Hanya amal dan ibadahnya saja yang akan menemaninya dalam kehidupan mendatang, dimana dia harus mempertanggungjawabkan semuanya. Lahir dengan tidak membawa apa-apa, maka meninggal pun dengan tidak membawa apa-apa.
Daur kehidupan seperti dalam tembang macapat itu pasti kita lalui. Dari dalam kandungan hingga mati berkalang tanah. Namun kondisi kita dalam setiap jenjang tidak mesti sama. Ada yang gembira ada yang sedih, ada yang ketercukupan ada yang kekurangan. Ada yang selamat, ada yang tersasar.
Setiap kita menginginkan kehidupan yang bahagia dunia dan akherat. Lahir dari rahim yang sehat, dididik dengan kasih sayang, masa mudanya terarah, pasangan hidupnya saleh dan solehah, keluarganya bahagia penuh kesetiaan, matinya khusnul khotimah.
Namun manusia hanya bisa berencana dan usaha. Barangkali ada saja bayi yang dikandung tetapi tidak diinginkan. Berkali-kali berusaha digugurkan. Sudah lahir diterlantarkan, tidak dituntun, tidak dididik. Ketika anak sudah menggelandang, menjelang muda mulai berbuat onar dan kejahatan. Begitu berhasrat asmara, malah merusak pagar ayu dengan paksa. Sudah tua malah menjadi penggoda pasangan orang lain. Matinyapun karena terlalu banyak minuman keras dan obat-obatan terlarang.
Bagaimanapun juga, perbedaan kondisi dan posisi itulah yang akan menjadikan roda kehidupan itu berjalan. Ada ide yang bergulir, ada rumusan teknis yang dirancang, ada pelaksana lapangan, ada pengawas, ada penilai dan ada pengguna.Â
Semua memiliki satu pertalian. 'Kekosongan' bukan suatu cela, namun itu adalah media bagi 'isi' untuk memasukinya. Begitu Tuhan menata hidup dalam hukum-hukumnya yang tidak kasat mata namun berjalan begitu rapih.

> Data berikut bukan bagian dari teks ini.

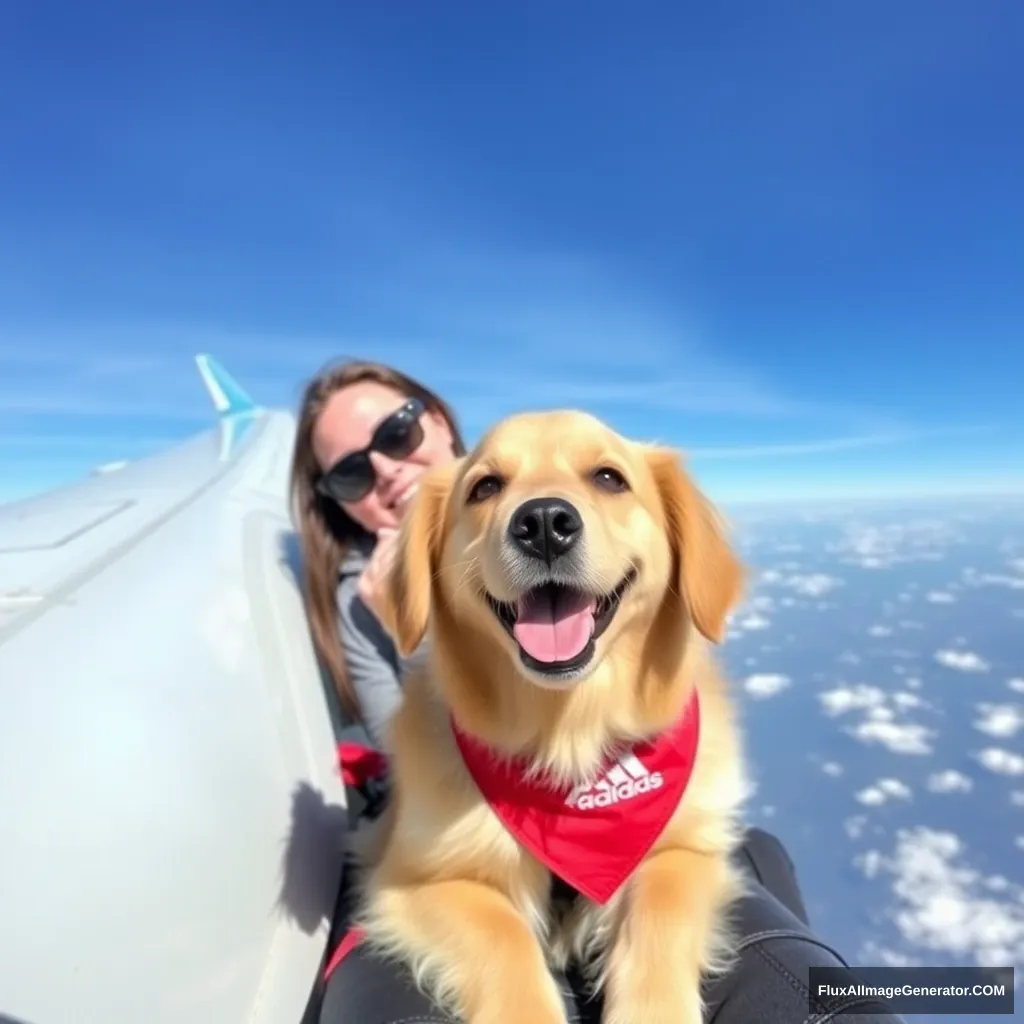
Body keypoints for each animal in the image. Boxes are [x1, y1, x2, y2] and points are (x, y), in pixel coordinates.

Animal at [362, 409, 753, 1024]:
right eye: (485, 487)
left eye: (610, 478)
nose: (544, 522)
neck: (569, 739)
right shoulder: (415, 879)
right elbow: (503, 936)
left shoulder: (688, 847)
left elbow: (659, 909)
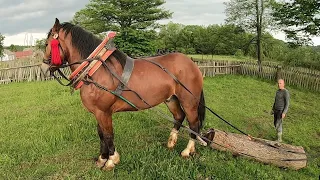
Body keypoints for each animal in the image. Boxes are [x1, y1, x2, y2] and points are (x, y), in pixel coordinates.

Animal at [43, 18, 205, 170]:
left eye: (46, 44)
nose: (44, 67)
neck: (96, 69)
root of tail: (191, 63)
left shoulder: (103, 112)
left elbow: (108, 135)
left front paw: (111, 161)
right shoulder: (98, 111)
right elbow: (101, 134)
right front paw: (102, 158)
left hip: (189, 101)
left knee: (193, 123)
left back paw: (187, 151)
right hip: (171, 99)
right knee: (179, 117)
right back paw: (171, 143)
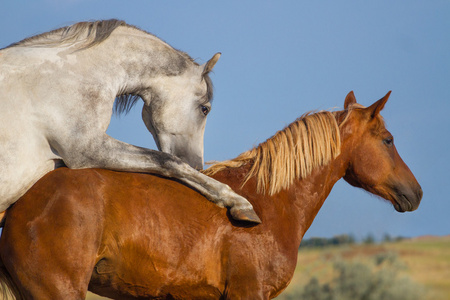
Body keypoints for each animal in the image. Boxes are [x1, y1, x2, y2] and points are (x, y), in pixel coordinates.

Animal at [0, 19, 260, 223]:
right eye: (205, 109)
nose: (198, 165)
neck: (68, 72)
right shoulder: (86, 149)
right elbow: (168, 161)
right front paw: (238, 202)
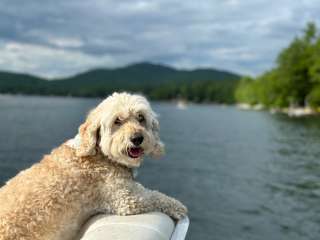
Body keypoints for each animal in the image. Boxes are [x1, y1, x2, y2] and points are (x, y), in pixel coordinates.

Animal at [0, 92, 188, 240]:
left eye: (141, 117)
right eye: (117, 121)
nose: (137, 138)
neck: (100, 155)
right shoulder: (126, 198)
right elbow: (154, 196)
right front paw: (178, 206)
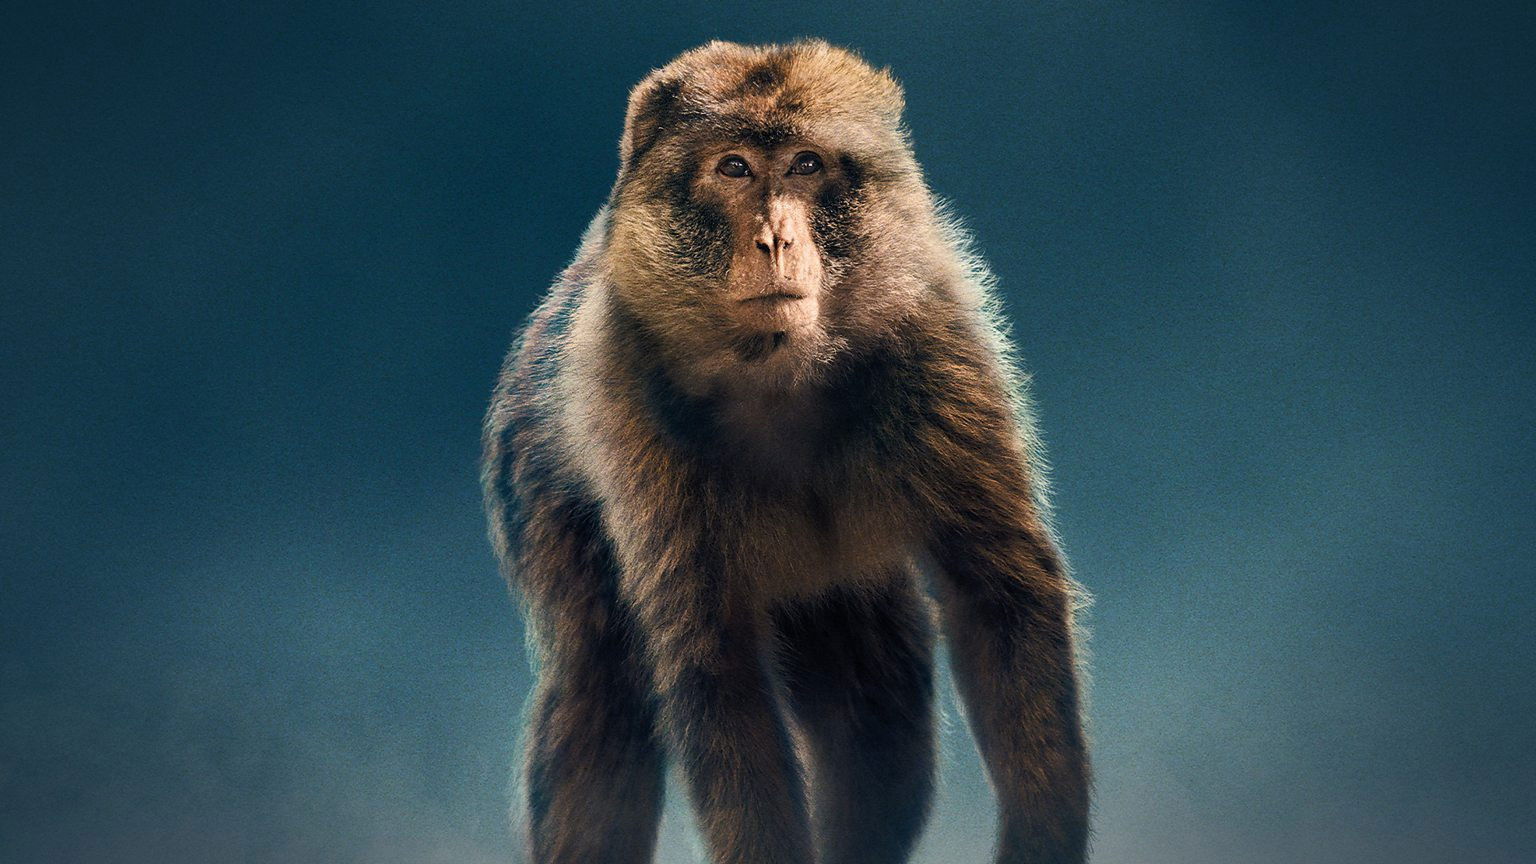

Yang terpenting bukan kita menjadi seperti apa dalam setiap tahap kehidupan itu, namun seberapa besar usaha kita untuk selalu menjadi yang terbaik dalam setiap daur hidup kita. Tidak terkecuali jika yang terbaik yang bisa kita lakukan adalah tetap bertahan untuk tidak terjatuh dalam kemunduran.
Melalui sebelas tembang macapat itu, kita belajar kehidupan, bagaimana menjadi anak, bagaimana menjadi orang tua, dan lebih lagi bagaimana menjadi manusia. Berusahalah tetap berada dalam tingkat kesadaran dan kewaspadaan. R. Ng. Ranggawarsita, seorang pujangga Jawa, dalam karyanya Serat Kalatida, memperingatkan kepada kita semua,
//Amenangi jaman edan/ ewuh aya ing pambudi/ milu edan ora tahan/ yen tan melu anglakoni/ boya keduman melik/ kaliren wekasanipun/ ndilalah karsa Allah/ begja-begjane kang lali/ luwih begja kang eling lan waspada//
Peringatan Ranggawarsita tersebut tentu sangat relevan dengan perintah Allah dalam Al Qur'an kepada kita semua untuk selalu bersiaga, menjaga diri dan keluarga dari kerusakan hidup yang berbalas neraka.
"Hai orang-orang yang beriman, peliharalah dirimu dan keluargamu dari api neraka yang bahan bakarnya adalah manusia dan batu; penjaganya malaikat-malaikat yang kasar, keras, dan tidak mendurhakai Allah terhadap apa yang diperintahkan-Nya kepada mereka dan selalu mengerjakan apa yang diperintahkan." (Q.S. At Tahrim: 6).